Innovation

Ensuring a Paper Trail for Elections

Most elections infrastructure in state and local governments are over a decade old. The aging electronic systems present unique threats that many state and local governments are not equipped to handle.

A bipartisan group of senators proposed legislation that seeks to investigate and eliminate cybersecurity vulnerabilities posed by electronic voting machines. The proposal, called the Secured Elections Act, is sponsored by Senators James Lankford (R., OK), Kamala Harris (D., CA), and others. The SEA attempts to address some of the problems discovered during the 2016 presidential election and other problems experts have warned about for years.

Many states made the switch from paper ballots, or similar, to electronic voting machines in the early- to the mid-2000s. Some states opted for machines that either produced a paper record or read paper ballots, with the latter known as optical scan machines. Some states opted for purely electronic machines known as Direct Recording Electronic (DRE), which produce no paper record.

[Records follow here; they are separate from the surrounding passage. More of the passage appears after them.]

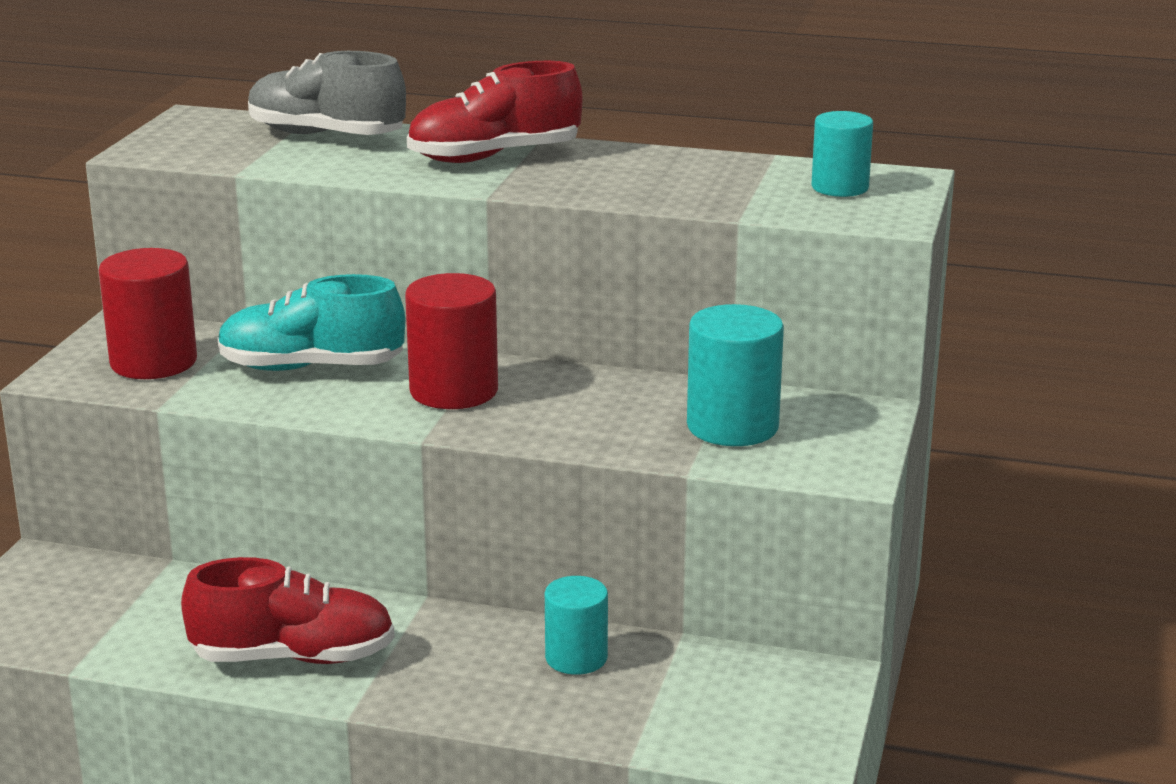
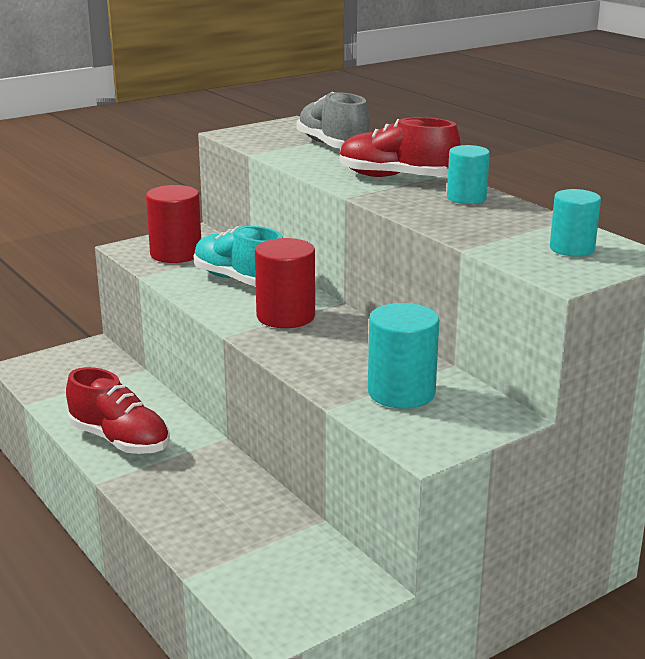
camera: 40 degrees right, 0 degrees up
(576, 658) = (246, 506): turquoise cylinder -> turquoise cylinder (466, 198)

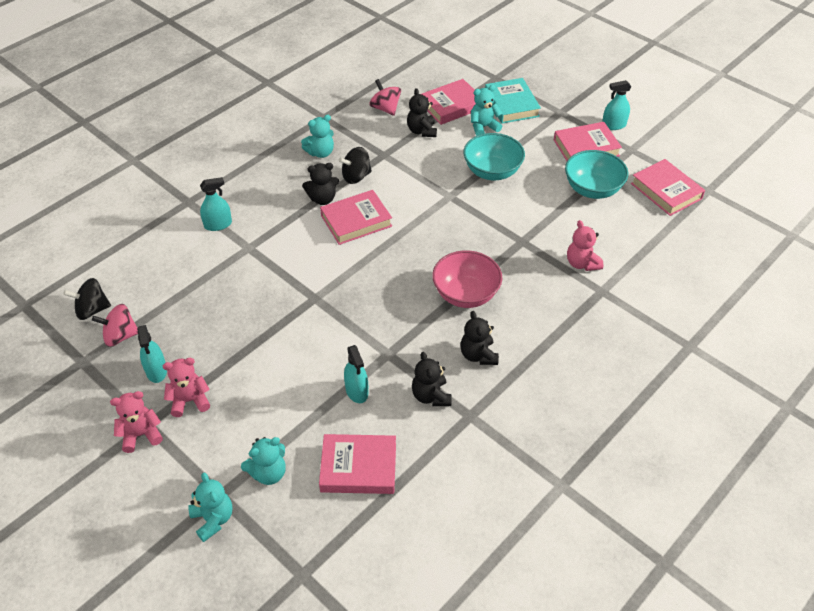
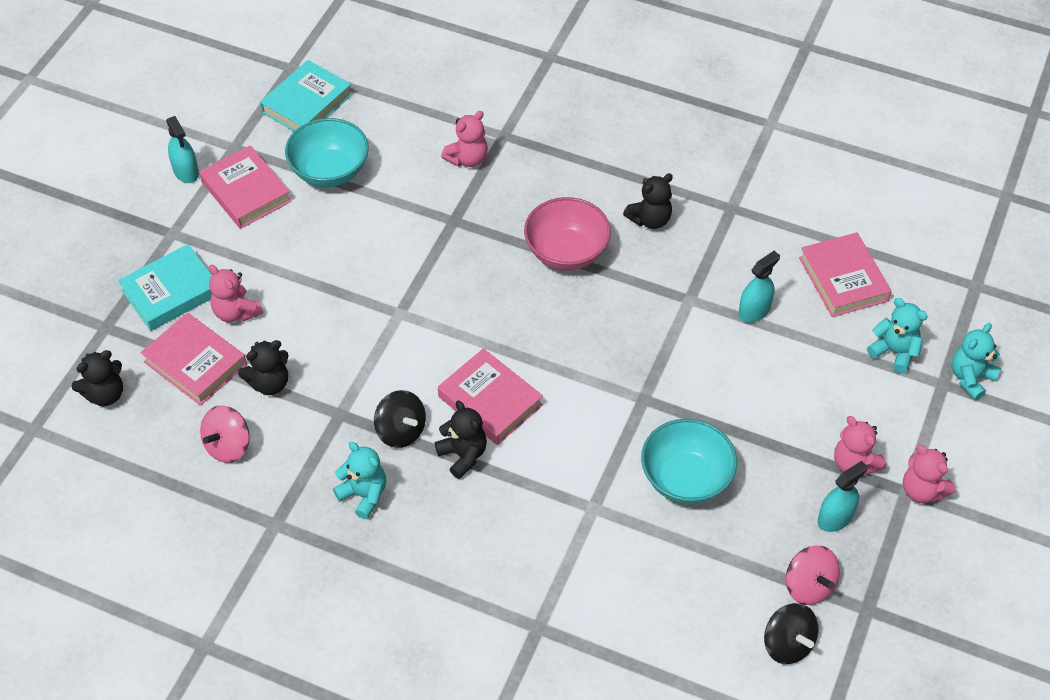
camera: 110 degrees left, 5 degrees up
(218, 224) = (567, 564): turquoise spray bottle -> none
(431, 396) = (725, 245): black teddy bear -> black teddy bear (105, 394)
(483, 127) = (236, 312): turquoise teddy bear -> pink teddy bear
(492, 172) = (332, 279): turquoise bowl -> turquoise bowl (685, 479)
(666, 191) = (307, 103): pink book -> turquoise book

After more than a decade, a number of states still have and use the machines they purchased using grants from the 2002 Help America Vote Act (HAVA). HAVA was, in large part, the federal government’s response to the 2000 Bush versus Gore recount nightmares in Florida. The electronic machines, almost all of which were purchased before 2006, were supposed to increase accuracy and reporting times, decrease voter confusion and generally make elections more efficient.

With the machines more than a decade old now, bad actors have had plenty of opportunities to locate vulnerabilities and develop plans to attack those vulnerabilities. Because of the machines’ ages, elections officials face a different nightmare scenario than they did in 2000. Instead of endless recounts, elections officials face threats including machine malfunctions and cyber attacks. Machine malfunctions include faulty touch screens and complete failure leading removal from service on election day, leading to long lines and delays. Similarly, cyber attacks include bad actors or foreign governments seeking to improperly influence elections by targeting voting systems, state election systems and the companies that help support the process.

The Secured Elections Act seeks to balance states’ authority and local government authority for administering elections with the federal interest both in protecting the integrity of federal elections and in preventing bad actors from improperly influencing the outcome of future elections. It does so both by inviting states and local governments to participate in the process of setting security standards and by encouraging states to purchase more secure voting machines and modernize election audit laws.

A couple highlights of the SEA are:

  • Establishing grants for states to access to modernize their elections infrastructure. There are two types of grants in this section. The first type of grant prioritizes the retirement of DRE machines in states where a large percentage of votes are only electronically recorded. This type of grant permits states, like Pennsylvania, to replace DRE machines with machines having, or producing, a paper trail. The second type of grant is primarily to encourage states to adopt guidelines that will be promulgated by an advisory panel. States can use the funds, for example, to improve hardware or software systems, or improve election administration. For both types of grants, states will have to spend some money—a form of putting skin into the game.
  • Establishing an advisory panel of independent experts on election cybersecurity. The panel would include representatives from state and local elections officials. The purpose of the panel would be to advise elections officials regarding election cybersecurity, including ideal standards for “procuring, maintaining, testing, auditing, operating and updating of elections systems.” The panel would also assist with the grant program described above.

Aging election infrastructure places the integrity of elections at stake. The older machines and software get, the more vulnerabilities researchers, bad actors and foreign nations find. Congress is taking the first step in an important discussion on how to secure our elections. And the importance is quite telling since the Secured Elections Act enjoys rare, bipartisan support.